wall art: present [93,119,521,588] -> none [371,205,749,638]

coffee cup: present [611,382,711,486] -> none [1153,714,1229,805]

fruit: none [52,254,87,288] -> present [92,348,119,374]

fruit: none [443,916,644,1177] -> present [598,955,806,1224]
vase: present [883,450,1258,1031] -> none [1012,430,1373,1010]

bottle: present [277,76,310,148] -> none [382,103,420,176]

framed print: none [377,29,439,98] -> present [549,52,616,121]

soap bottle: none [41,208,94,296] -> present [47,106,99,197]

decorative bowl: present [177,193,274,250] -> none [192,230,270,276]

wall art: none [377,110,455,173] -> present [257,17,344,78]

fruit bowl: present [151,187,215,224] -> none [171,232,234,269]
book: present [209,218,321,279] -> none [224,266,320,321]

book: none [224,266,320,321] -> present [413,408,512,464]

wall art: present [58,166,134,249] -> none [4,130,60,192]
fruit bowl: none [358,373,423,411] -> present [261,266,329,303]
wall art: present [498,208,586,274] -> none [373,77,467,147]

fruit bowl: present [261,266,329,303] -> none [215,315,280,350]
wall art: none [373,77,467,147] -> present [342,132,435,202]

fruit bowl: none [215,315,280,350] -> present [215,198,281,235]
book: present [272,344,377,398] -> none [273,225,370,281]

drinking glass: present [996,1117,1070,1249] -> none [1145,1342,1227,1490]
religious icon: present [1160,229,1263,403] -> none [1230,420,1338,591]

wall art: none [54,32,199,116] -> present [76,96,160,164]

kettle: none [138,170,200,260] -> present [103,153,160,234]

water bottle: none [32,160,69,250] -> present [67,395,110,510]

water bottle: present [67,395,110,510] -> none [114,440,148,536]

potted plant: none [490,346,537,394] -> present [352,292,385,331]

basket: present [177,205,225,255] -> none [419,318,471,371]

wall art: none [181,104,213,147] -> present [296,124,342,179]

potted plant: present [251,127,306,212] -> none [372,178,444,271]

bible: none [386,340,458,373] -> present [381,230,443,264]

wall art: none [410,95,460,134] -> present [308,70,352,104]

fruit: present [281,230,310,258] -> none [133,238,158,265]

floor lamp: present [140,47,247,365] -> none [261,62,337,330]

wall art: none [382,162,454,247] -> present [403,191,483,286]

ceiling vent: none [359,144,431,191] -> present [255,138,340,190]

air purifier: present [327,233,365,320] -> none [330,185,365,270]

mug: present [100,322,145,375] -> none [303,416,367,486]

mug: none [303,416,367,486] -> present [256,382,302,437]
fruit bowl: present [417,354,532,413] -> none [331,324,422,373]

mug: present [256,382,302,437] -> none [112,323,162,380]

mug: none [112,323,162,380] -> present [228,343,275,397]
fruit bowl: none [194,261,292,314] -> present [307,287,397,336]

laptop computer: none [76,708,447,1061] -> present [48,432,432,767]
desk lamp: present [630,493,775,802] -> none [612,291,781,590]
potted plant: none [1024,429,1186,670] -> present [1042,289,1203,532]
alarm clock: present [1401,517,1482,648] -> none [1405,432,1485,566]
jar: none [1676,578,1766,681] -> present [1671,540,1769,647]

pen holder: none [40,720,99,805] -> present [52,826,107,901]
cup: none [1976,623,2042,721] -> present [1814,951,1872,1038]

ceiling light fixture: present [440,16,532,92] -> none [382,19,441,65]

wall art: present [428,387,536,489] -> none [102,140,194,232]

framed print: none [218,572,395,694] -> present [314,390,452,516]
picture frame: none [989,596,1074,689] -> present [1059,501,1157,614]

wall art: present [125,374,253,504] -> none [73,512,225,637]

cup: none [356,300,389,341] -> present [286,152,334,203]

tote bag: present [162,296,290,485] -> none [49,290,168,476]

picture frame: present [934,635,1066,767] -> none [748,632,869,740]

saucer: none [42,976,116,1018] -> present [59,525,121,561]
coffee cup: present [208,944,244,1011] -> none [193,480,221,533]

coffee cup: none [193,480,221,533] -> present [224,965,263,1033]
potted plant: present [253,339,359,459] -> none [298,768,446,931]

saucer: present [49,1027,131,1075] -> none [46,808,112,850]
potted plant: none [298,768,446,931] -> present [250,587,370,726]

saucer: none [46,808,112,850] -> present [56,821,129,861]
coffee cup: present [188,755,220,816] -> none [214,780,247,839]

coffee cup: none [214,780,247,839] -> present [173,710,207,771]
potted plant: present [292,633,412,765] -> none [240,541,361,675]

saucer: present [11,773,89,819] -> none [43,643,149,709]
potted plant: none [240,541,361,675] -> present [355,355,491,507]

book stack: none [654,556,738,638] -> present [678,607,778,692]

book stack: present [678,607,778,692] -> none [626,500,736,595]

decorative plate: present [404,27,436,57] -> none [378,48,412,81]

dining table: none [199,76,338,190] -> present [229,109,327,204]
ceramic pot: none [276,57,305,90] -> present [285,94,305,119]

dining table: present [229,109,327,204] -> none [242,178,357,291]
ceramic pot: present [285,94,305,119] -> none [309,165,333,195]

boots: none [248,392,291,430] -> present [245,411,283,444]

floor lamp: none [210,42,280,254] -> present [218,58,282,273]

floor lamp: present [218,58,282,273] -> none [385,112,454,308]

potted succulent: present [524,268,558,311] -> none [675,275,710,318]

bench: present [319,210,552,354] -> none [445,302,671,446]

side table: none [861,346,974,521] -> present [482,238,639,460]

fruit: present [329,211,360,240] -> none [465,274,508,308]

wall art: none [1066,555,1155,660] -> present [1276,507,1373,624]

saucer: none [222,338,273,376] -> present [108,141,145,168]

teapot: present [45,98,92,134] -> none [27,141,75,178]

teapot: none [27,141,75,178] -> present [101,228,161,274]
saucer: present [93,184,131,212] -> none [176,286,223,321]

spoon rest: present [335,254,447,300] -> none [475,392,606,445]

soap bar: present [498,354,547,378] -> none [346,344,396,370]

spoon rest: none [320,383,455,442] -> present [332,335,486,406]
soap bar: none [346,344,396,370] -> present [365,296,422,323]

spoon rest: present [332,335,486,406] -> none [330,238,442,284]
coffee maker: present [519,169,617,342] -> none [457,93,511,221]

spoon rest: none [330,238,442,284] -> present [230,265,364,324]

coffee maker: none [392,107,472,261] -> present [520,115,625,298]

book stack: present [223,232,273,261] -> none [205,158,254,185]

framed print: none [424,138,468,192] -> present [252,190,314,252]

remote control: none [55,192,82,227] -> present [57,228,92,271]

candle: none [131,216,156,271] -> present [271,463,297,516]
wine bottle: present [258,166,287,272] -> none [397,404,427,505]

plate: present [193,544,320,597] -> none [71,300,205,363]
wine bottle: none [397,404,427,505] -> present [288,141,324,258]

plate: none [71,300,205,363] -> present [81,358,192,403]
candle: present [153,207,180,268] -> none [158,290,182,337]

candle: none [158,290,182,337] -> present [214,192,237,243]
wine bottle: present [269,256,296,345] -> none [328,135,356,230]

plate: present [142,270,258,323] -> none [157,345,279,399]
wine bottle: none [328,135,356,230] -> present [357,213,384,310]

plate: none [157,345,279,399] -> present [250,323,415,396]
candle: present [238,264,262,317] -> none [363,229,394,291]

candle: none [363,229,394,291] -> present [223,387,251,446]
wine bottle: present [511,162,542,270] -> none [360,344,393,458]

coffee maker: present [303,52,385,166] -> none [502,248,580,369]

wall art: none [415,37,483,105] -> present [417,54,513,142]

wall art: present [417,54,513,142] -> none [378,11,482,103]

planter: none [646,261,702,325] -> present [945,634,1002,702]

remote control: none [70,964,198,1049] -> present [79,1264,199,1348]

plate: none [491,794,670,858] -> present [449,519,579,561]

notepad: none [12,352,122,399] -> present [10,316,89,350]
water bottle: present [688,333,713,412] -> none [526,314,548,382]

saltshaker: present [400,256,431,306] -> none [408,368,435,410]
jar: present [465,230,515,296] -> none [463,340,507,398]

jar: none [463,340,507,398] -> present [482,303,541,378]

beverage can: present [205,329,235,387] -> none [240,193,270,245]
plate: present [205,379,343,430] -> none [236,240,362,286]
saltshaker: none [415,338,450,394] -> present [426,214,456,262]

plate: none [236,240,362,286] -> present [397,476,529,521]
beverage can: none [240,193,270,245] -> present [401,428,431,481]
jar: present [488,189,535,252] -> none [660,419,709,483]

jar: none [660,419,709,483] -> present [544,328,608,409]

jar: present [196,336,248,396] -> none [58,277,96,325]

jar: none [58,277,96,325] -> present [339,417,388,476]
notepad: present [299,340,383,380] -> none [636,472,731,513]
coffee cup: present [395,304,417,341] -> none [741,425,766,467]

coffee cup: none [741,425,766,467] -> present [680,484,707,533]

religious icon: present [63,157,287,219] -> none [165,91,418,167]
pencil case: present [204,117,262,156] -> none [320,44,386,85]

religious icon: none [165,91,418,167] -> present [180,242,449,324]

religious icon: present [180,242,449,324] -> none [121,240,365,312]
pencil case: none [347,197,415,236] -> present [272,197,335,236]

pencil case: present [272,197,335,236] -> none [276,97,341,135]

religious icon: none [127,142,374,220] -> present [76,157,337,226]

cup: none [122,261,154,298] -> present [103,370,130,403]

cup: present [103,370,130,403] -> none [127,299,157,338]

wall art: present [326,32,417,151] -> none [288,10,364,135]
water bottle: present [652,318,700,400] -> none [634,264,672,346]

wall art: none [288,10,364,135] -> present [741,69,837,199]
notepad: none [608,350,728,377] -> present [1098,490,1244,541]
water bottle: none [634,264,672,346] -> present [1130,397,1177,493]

────────────────────────────────────────

Scan the entries above and report the number of lines that contain the word "saltshaker", with no added text.

Answer space
2